▸ **EXERCISE REQUIREMENTS**: Below is a listing with pictures in it. Copy it exactly without them.

▸ **EXERCISE INPUTS**:
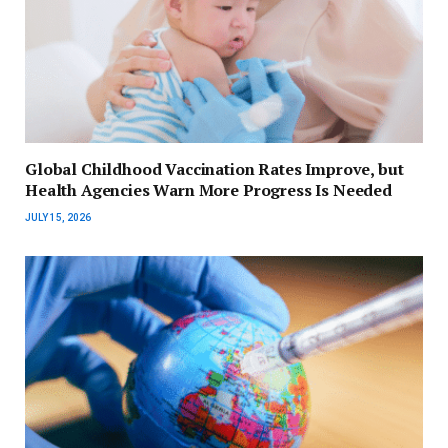
Global Childhood Vaccination Rates Improve, but
Health Agencies Warn More Progress Is Needed
JULY 15, 2026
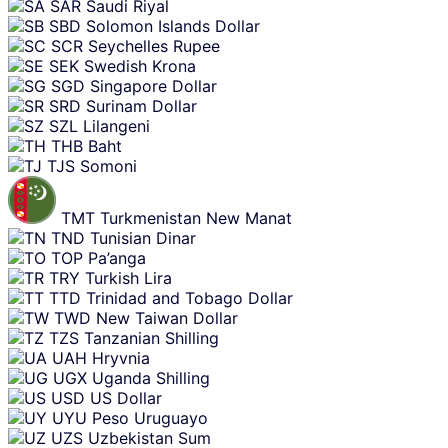
SAR
Saudi Riyal
SBD
Solomon Islands Dollar
SCR
Seychelles Rupee
SEK
Swedish Krona
SGD
Singapore Dollar
SRD
Surinam Dollar
SZL
Lilangeni
THB
Baht
TJS
Somoni
TMT
Turkmenistan New Manat
TND
Tunisian Dinar
TOP
Pa’anga
TRY
Turkish Lira
TTD
Trinidad and Tobago Dollar
TWD
New Taiwan Dollar
TZS
Tanzanian Shilling
UAH
Hryvnia
UGX
Uganda Shilling
USD
US Dollar
UYU
Peso Uruguayo
UZS
Uzbekistan Sum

▸ **ANSWER**:
Global Childhood Vaccination Rates Improve, but
Health Agencies Warn More Progress Is Needed
JULY 15, 2026
SAR
Saudi Riyal
SBD
Solomon Islands Dollar
SCR
Seychelles Rupee
SEK
Swedish Krona
SGD
Singapore Dollar
SRD
Surinam Dollar
SZL
Lilangeni
THB
Baht
TJS
Somoni
TMT
Turkmenistan New Manat
TND
Tunisian Dinar
TOP
Pa’anga
TRY
Turkish Lira
TTD
Trinidad and Tobago Dollar
TWD
New Taiwan Dollar
TZS
Tanzanian Shilling
UAH
Hryvnia
UGX
Uganda Shilling
USD
US Dollar
UYU
Peso Uruguayo
UZS
Uzbekistan Sum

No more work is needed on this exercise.